TRANSCRIPT:
Alex B Reynolds has been writing and producing comedic theatre in Chicago for 15 years. They have been a contributing writer for The Flaming Dames burlesque troupe, the Meet/Cute sitcom podcast, and the Paragon short play festival. Full-length plays include Old Hobbits Die Hard, Kings & Thrones & Shit, and The Incredible Hank for New Millennium Theatre Company. They are spending quarantine as dungeon master for a family DnD campaign, as a writer for Gateways, and a sleepless puddle of anxiety. This is “What We Do in the Cosmos”.

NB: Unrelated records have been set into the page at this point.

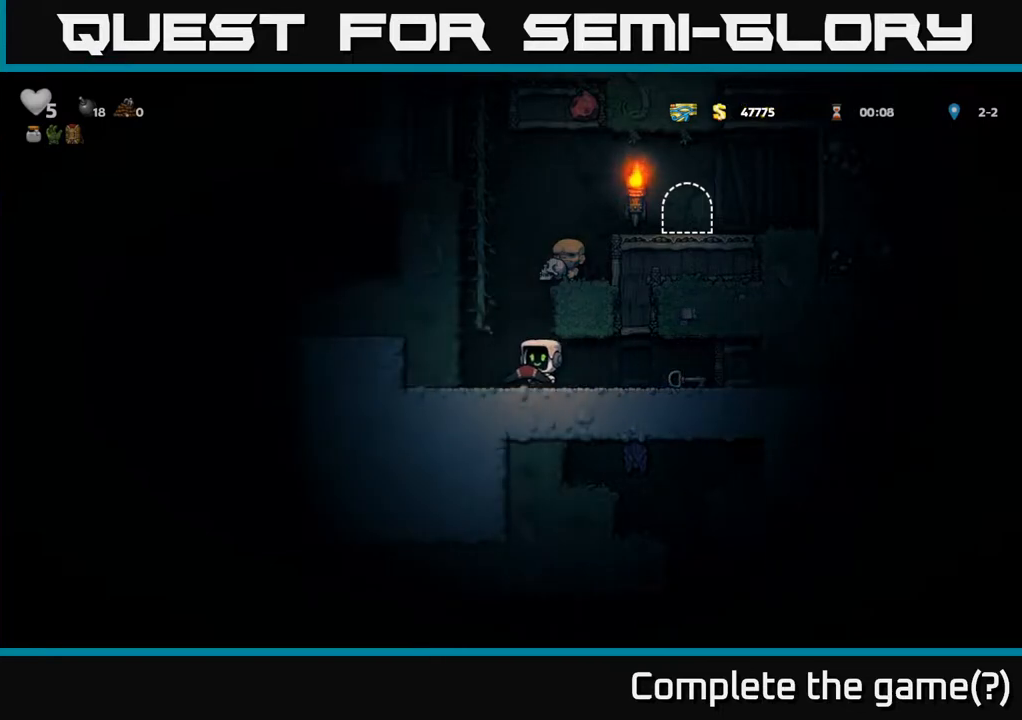
{"buttons": ["DPAD_UP"], "left_stick": "center", "right_stick": "center", "events": [[117, "DPAD_UP", "down"], [133, "DPAD_LEFT", "up"], [200, "A", "up"]]}
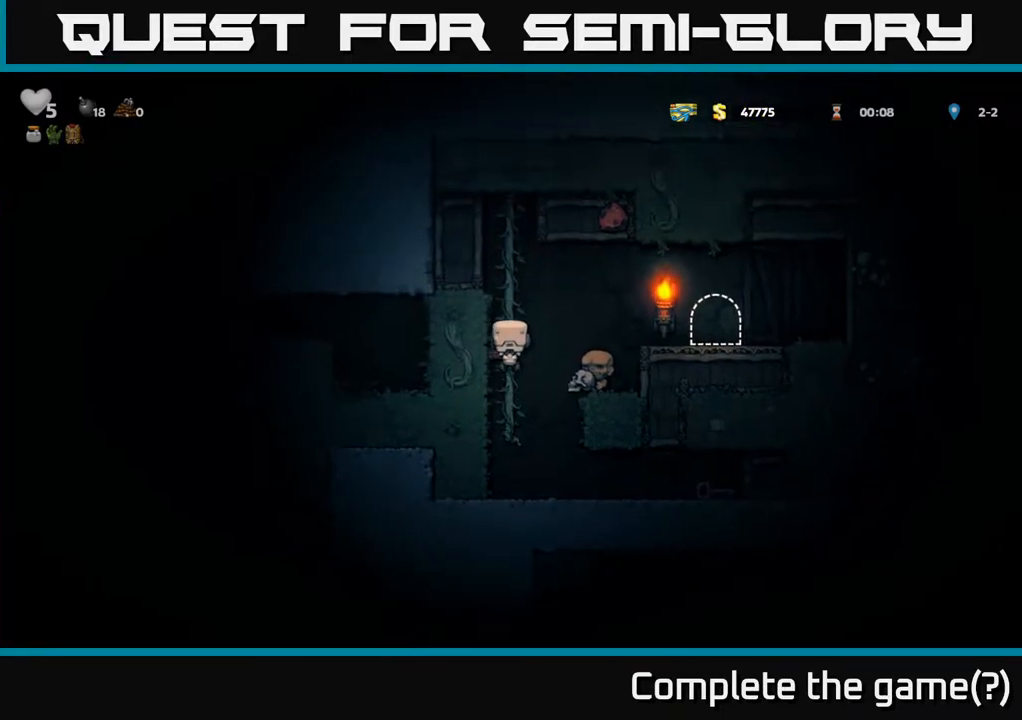
{"buttons": ["DPAD_RIGHT"], "left_stick": "center", "right_stick": "center", "events": [[83, "DPAD_UP", "up"], [300, "DPAD_RIGHT", "down"], [350, "A", "down"], [450, "A", "up"]]}
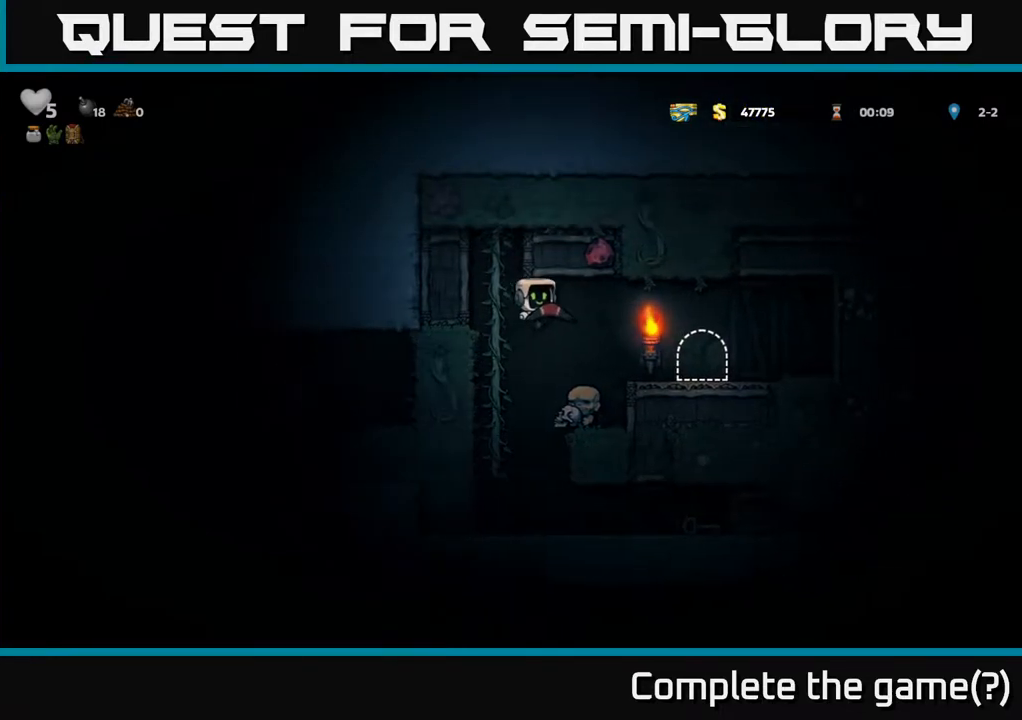
{"buttons": ["DPAD_LEFT"], "left_stick": "center", "right_stick": "center", "events": [[267, "DPAD_DOWN", "down"], [283, "DPAD_RIGHT", "up"], [333, "X", "down"], [400, "DPAD_LEFT", "down"], [417, "DPAD_DOWN", "up"], [417, "X", "up"]]}
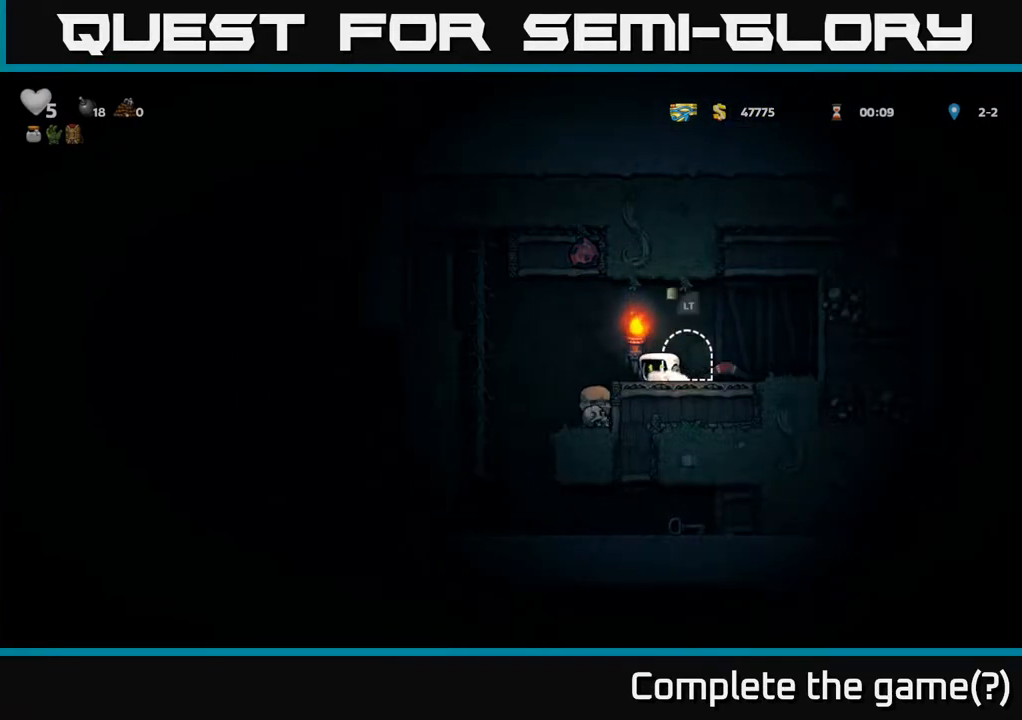
{"buttons": [], "left_stick": "center", "right_stick": "center", "events": [[267, "DPAD_LEFT", "up"]]}
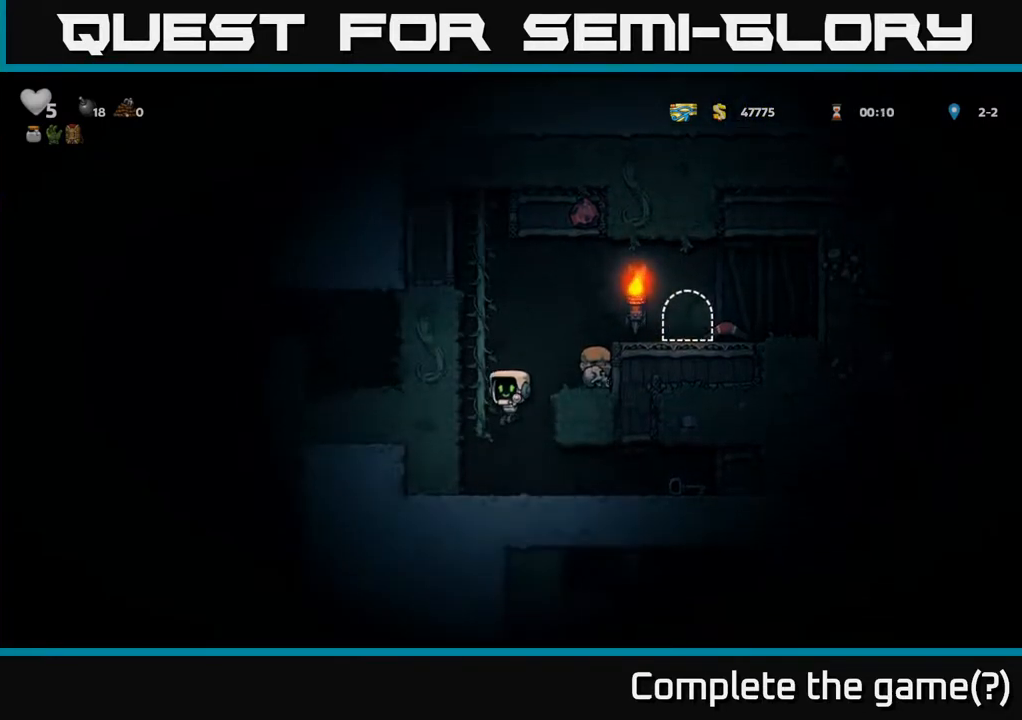
{"buttons": ["A", "DPAD_LEFT"], "left_stick": "center", "right_stick": "center", "events": [[200, "DPAD_RIGHT", "down"], [300, "DPAD_RIGHT", "up"], [367, "DPAD_LEFT", "down"], [450, "A", "down"]]}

It wasn’t long into the 21st century that two things happened almost simultaneously – vampires were outed to humans as real, and space travel became commercialized. Anyone who was alive during that time remembers that it was…pretty rough. People were conditioned by enough natural and man-made disasters by that point in the early 2000s to accept our presence, but people were also scared to death and desperate to leave the planet. After a while, a combination of scientists, conservationalists and capitalists got together and educated the public on the benefits of not only our existence, but our contribution to the human condition. One of these contributions came in the form of space travel. It wasn’t feasible to send a human astronaut on a mission to Jupiter or beyond, because that would be at least a 10-year round trip. Vampire immortality came in handy for exploring the far reaches of space. Within a decade of the Space Vampire program’s inception, Earth was also given confirmation of life on other planets. The reaction of the humans that a Vampire made First Contact was…less than patriotic. And, to be completely honest, the reaction of the hungry Vampires coming across a living being after years in space was less than exemplary, either. But regardless of circumstances, making First Contact legitimized the Space Vampire initiative back on Earth, and suddenly a new class of our species was born.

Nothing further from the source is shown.